Your task: Replace every "scientific name" in the rows below with "binomial name", and give the lines back otherwise unchanged, without the pictures.

★ ★ ★ ★

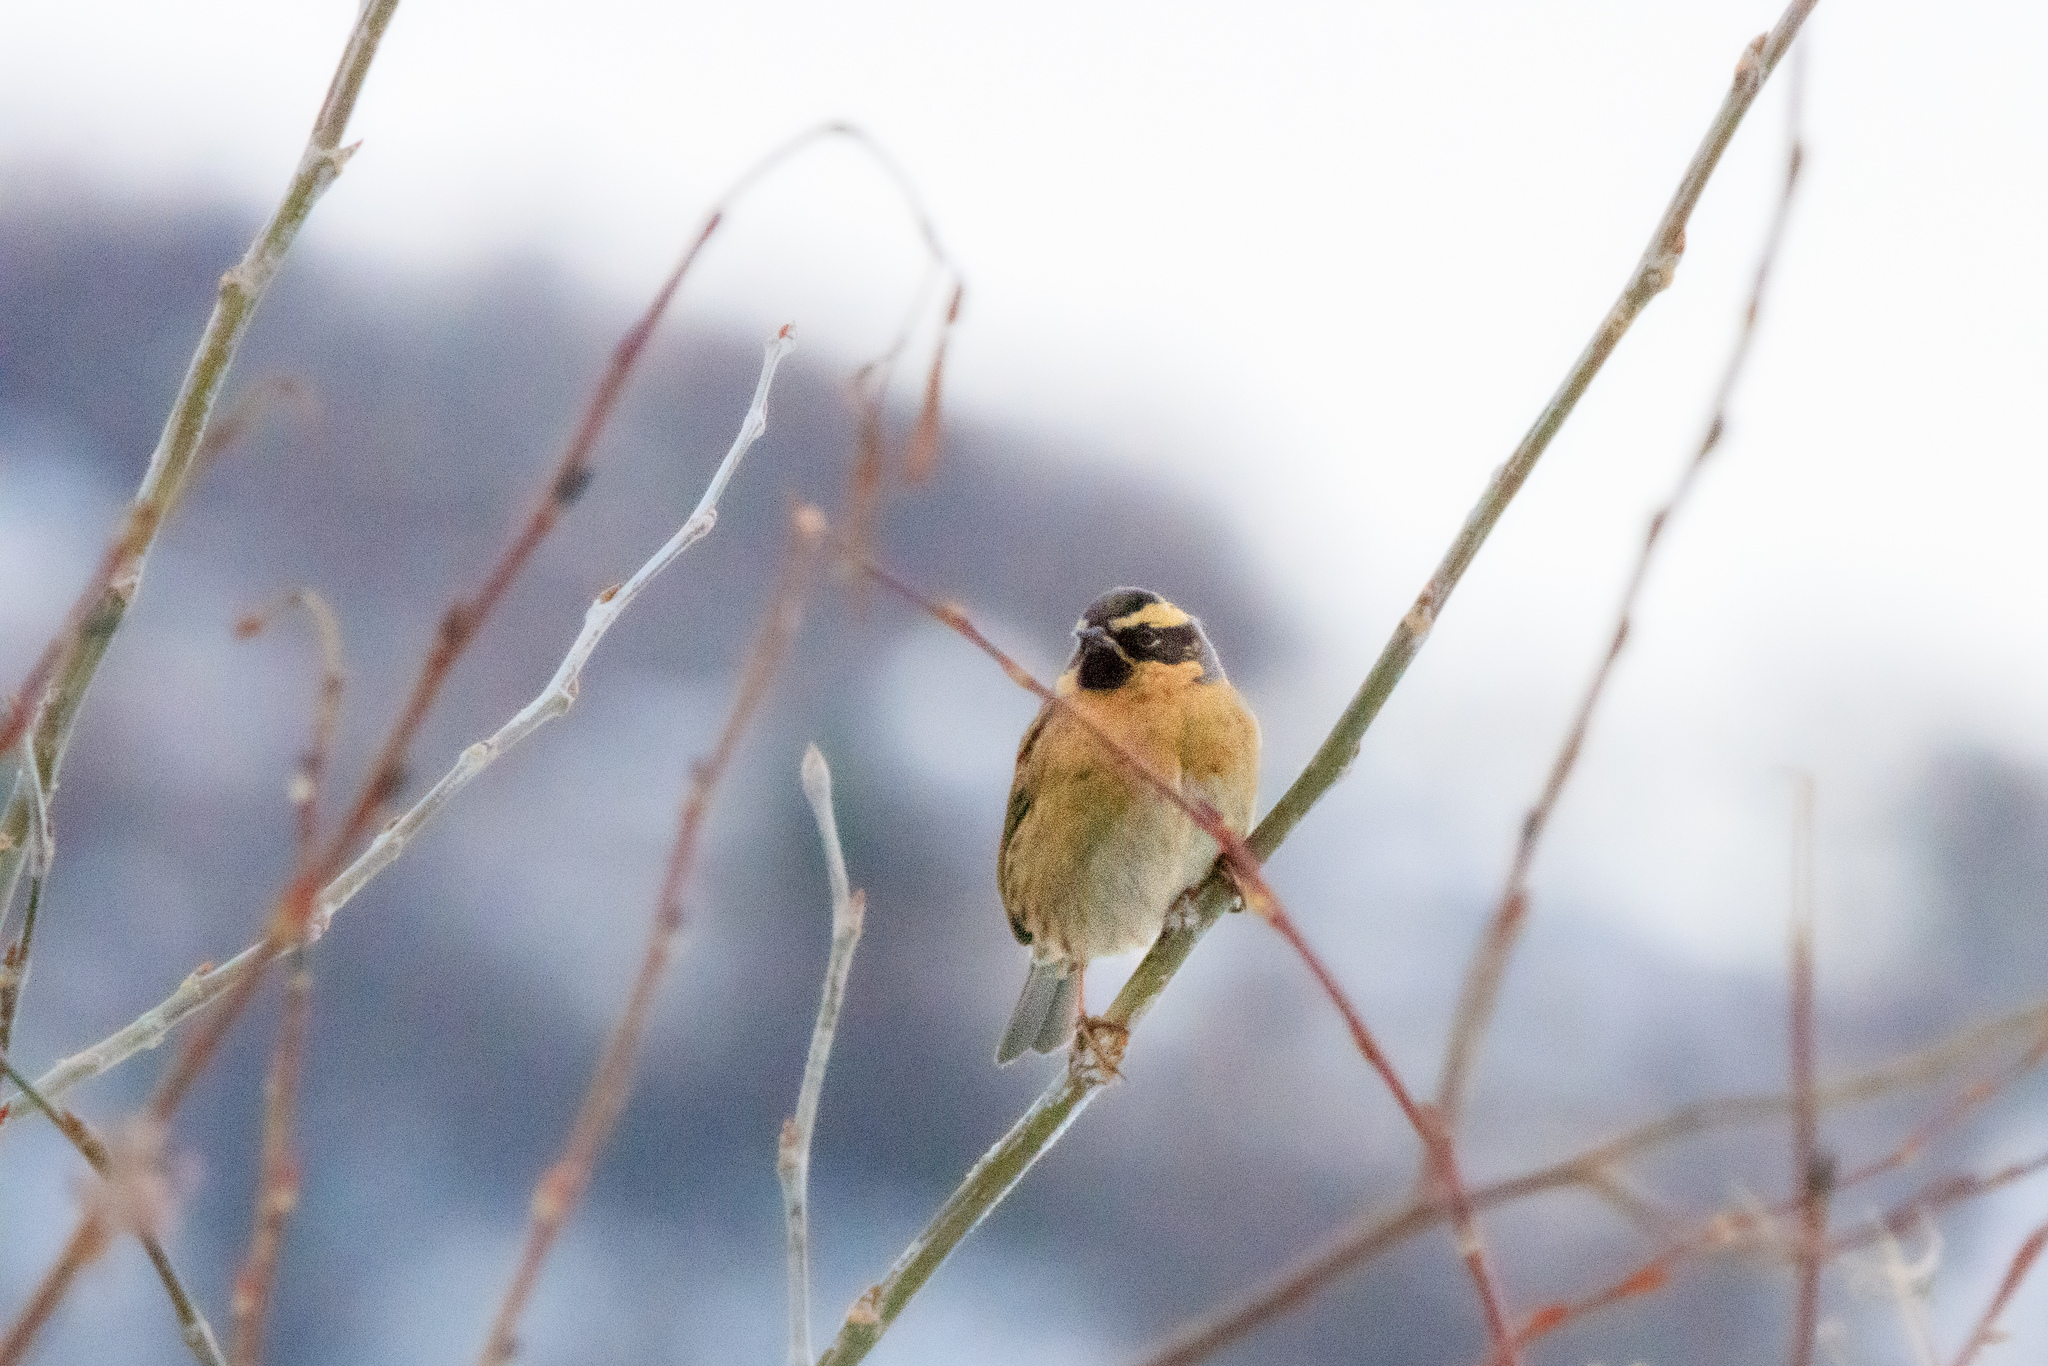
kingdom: Animalia
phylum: Chordata
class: Aves
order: Passeriformes
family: Prunellidae
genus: Prunella
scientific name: Prunella atrogularis
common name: Black-throated accentor
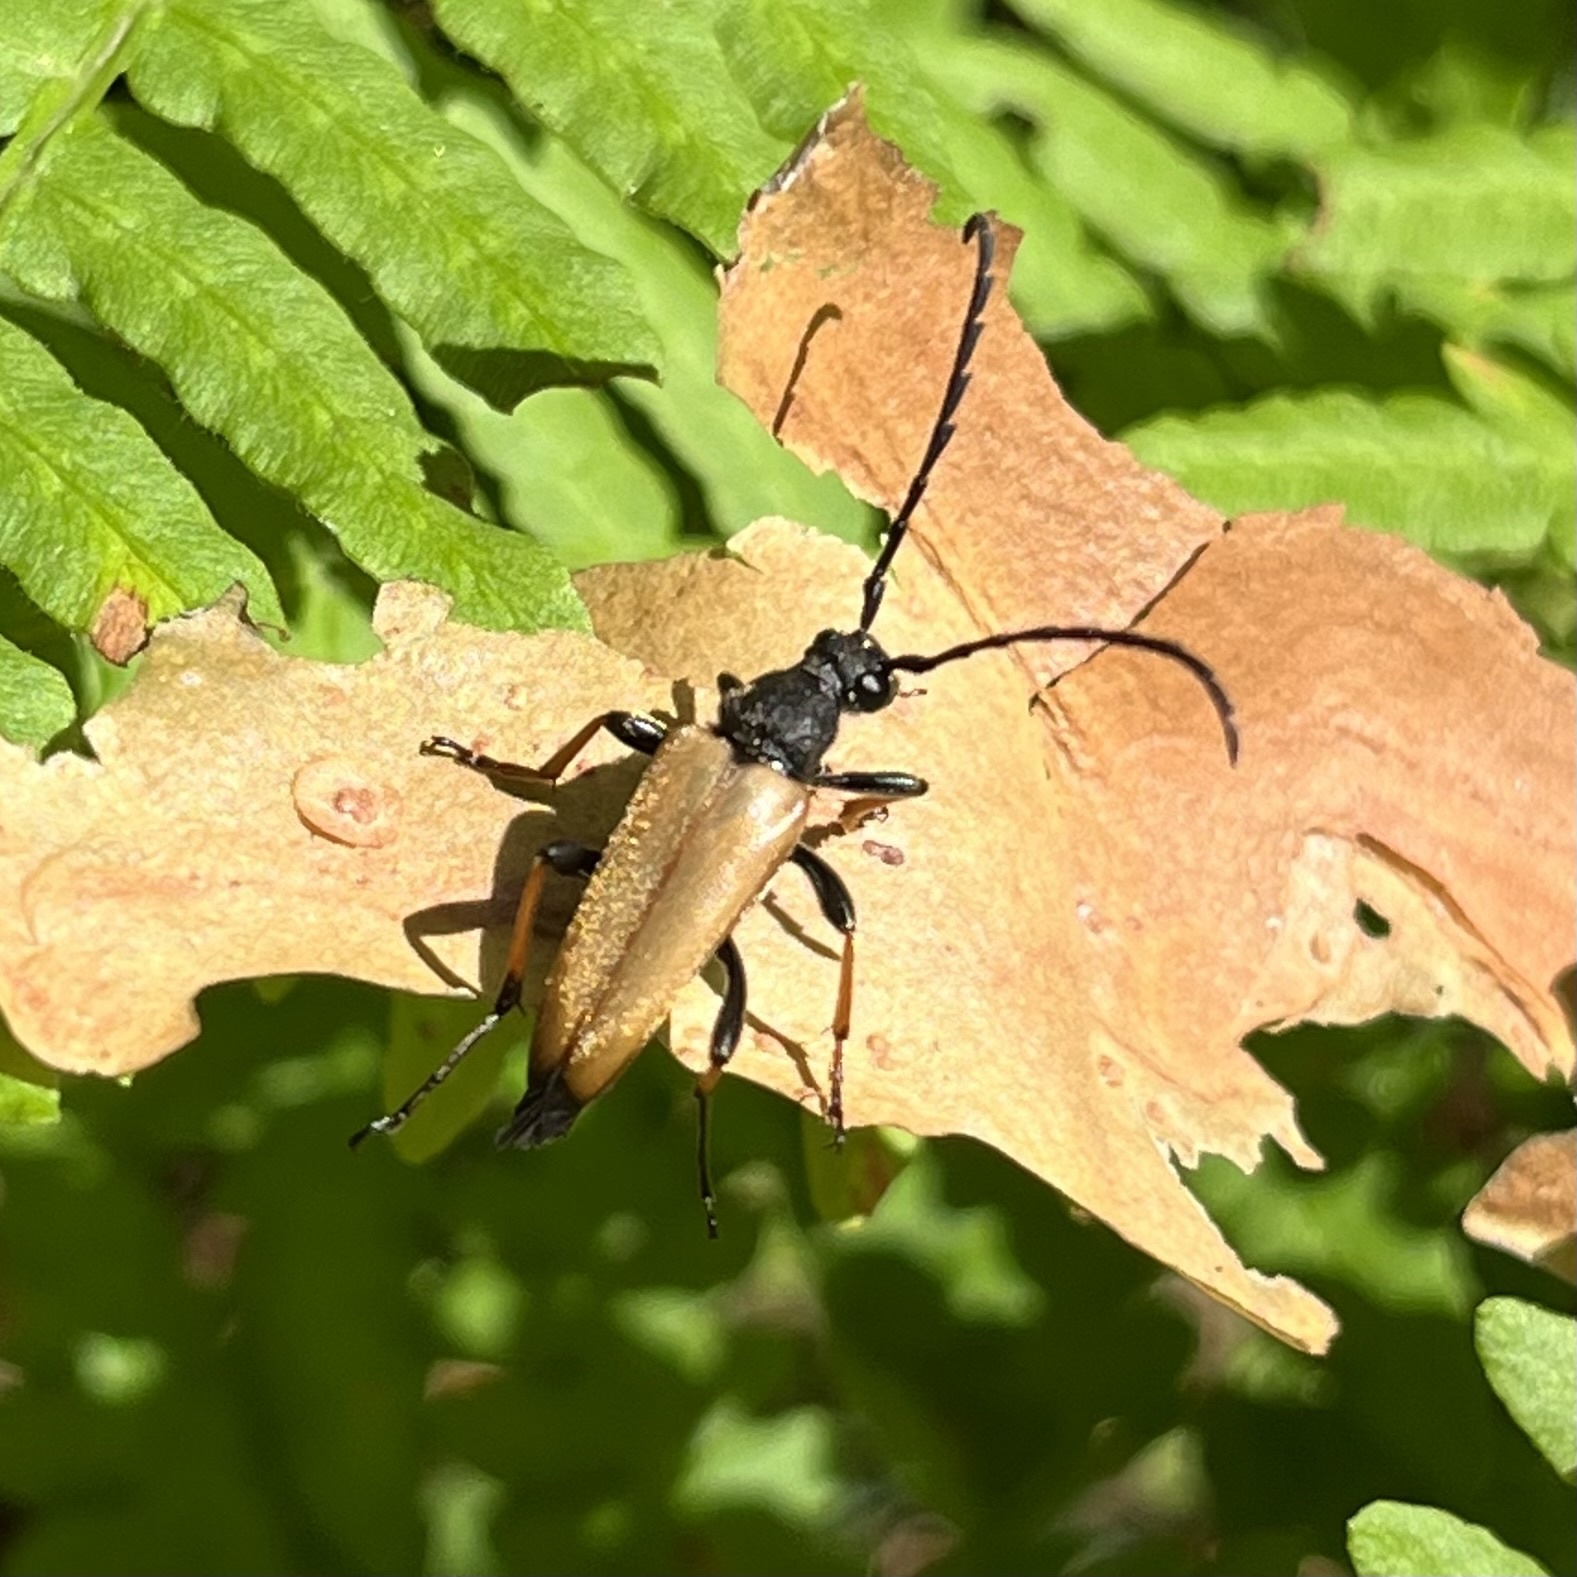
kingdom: Animalia
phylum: Arthropoda
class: Insecta
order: Coleoptera
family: Cerambycidae
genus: Stictoleptura
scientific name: Stictoleptura rubra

★ ★ ★ ★

Output for this exercise:
kingdom: Animalia
phylum: Chordata
class: Aves
order: Passeriformes
family: Prunellidae
genus: Prunella
binomial name: Prunella atrogularis
common name: Black-throated accentor
kingdom: Animalia
phylum: Arthropoda
class: Insecta
order: Coleoptera
family: Cerambycidae
genus: Stictoleptura
binomial name: Stictoleptura rubra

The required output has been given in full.